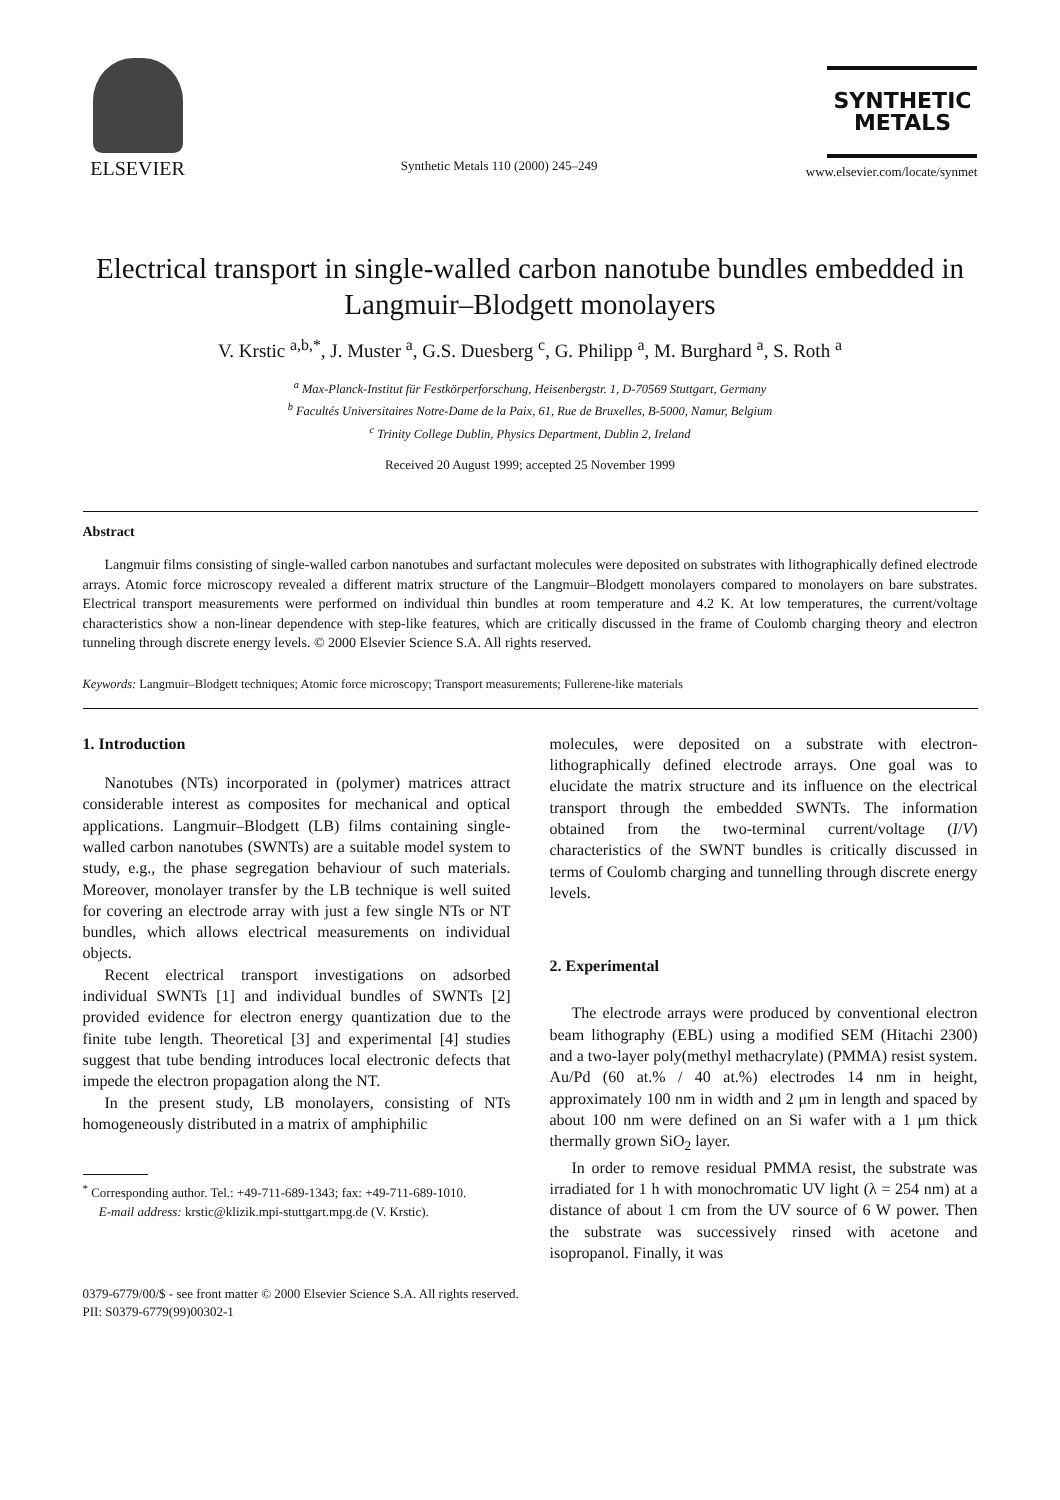ELSEVIER
Synthetic Metals 110 (2000) 245–249
SYNTHETIC
METALS
www.elsevier.com/locate/synmet
Electrical transport in single-walled carbon nanotube bundles embedded in Langmuir–Blodgett monolayers
V. Krstic <sup>a,b,*</sup>, J. Muster <sup>a</sup>, G.S. Duesberg <sup>c</sup>, G. Philipp <sup>a</sup>, M. Burghard <sup>a</sup>, S. Roth <sup>a</sup>
<sup>a</sup> Max-Planck-Institut für Festkörperforschung, Heisenbergstr. 1, D-70569 Stuttgart, Germany
<sup>b</sup> Facultés Universitaires Notre-Dame de la Paix, 61, Rue de Bruxelles, B-5000, Namur, Belgium
<sup>c</sup> Trinity College Dublin, Physics Department, Dublin 2, Ireland
Received 20 August 1999; accepted 25 November 1999
Abstract
Langmuir films consisting of single-walled carbon nanotubes and surfactant molecules were deposited on substrates with lithographically defined electrode arrays. Atomic force microscopy revealed a different matrix structure of the Langmuir–Blodgett monolayers compared to monolayers on bare substrates. Electrical transport measurements were performed on individual thin bundles at room temperature and 4.2 K. At low temperatures, the current/voltage characteristics show a non-linear dependence with step-like features, which are critically discussed in the frame of Coulomb charging theory and electron tunneling through discrete energy levels. © 2000 Elsevier Science S.A. All rights reserved.
Keywords: Langmuir–Blodgett techniques; Atomic force microscopy; Transport measurements; Fullerene-like materials
1. Introduction
Nanotubes (NTs) incorporated in (polymer) matrices attract considerable interest as composites for mechanical and optical applications. Langmuir–Blodgett (LB) films containing single-walled carbon nanotubes (SWNTs) are a suitable model system to study, e.g., the phase segregation behaviour of such materials. Moreover, monolayer transfer by the LB technique is well suited for covering an electrode array with just a few single NTs or NT bundles, which allows electrical measurements on individual objects.
Recent electrical transport investigations on adsorbed individual SWNTs [1] and individual bundles of SWNTs [2] provided evidence for electron energy quantization due to the finite tube length. Theoretical [3] and experimental [4] studies suggest that tube bending introduces local electronic defects that impede the electron propagation along the NT.
In the present study, LB monolayers, consisting of NTs homogeneously distributed in a matrix of amphiphilic
<sup>*</sup> Corresponding author. Tel.: +49-711-689-1343; fax: +49-711-689-1010.
E-mail address: krstic@klizik.mpi-stuttgart.mpg.de (V. Krstic).
molecules, were deposited on a substrate with electron-lithographically defined electrode arrays. One goal was to elucidate the matrix structure and its influence on the electrical transport through the embedded SWNTs. The information obtained from the two-terminal current/voltage (I/V) characteristics of the SWNT bundles is critically discussed in terms of Coulomb charging and tunnelling through discrete energy levels.
2. Experimental
The electrode arrays were produced by conventional electron beam lithography (EBL) using a modified SEM (Hitachi 2300) and a two-layer poly(methyl methacrylate) (PMMA) resist system. Au/Pd (60 at.% / 40 at.%) electrodes 14 nm in height, approximately 100 nm in width and 2 μm in length and spaced by about 100 nm were defined on an Si wafer with a 1 μm thick thermally grown SiO<sub>2</sub> layer.
In order to remove residual PMMA resist, the substrate was irradiated for 1 h with monochromatic UV light (λ = 254 nm) at a distance of about 1 cm from the UV source of 6 W power. Then the substrate was successively rinsed with acetone and isopropanol. Finally, it was
0379-6779/00/$ - see front matter © 2000 Elsevier Science S.A. All rights reserved.
PII: S0379-6779(99)00302-1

__EXERCISE REQUIREMENTS__
The answer must be the lines from the first one in the records through the line containing "<sup>c</sup> Trinity College", copied exactly, with no pictures.

__OUTPUT BELOW__
ELSEVIER
Synthetic Metals 110 (2000) 245–249
SYNTHETIC
METALS
www.elsevier.com/locate/synmet
Electrical transport in single-walled carbon nanotube bundles embedded in Langmuir–Blodgett monolayers
V. Krstic <sup>a,b,*</sup>, J. Muster <sup>a</sup>, G.S. Duesberg <sup>c</sup>, G. Philipp <sup>a</sup>, M. Burghard <sup>a</sup>, S. Roth <sup>a</sup>
<sup>a</sup> Max-Planck-Institut für Festkörperforschung, Heisenbergstr. 1, D-70569 Stuttgart, Germany
<sup>b</sup> Facultés Universitaires Notre-Dame de la Paix, 61, Rue de Bruxelles, B-5000, Namur, Belgium
<sup>c</sup> Trinity College Dublin, Physics Department, Dublin 2, Ireland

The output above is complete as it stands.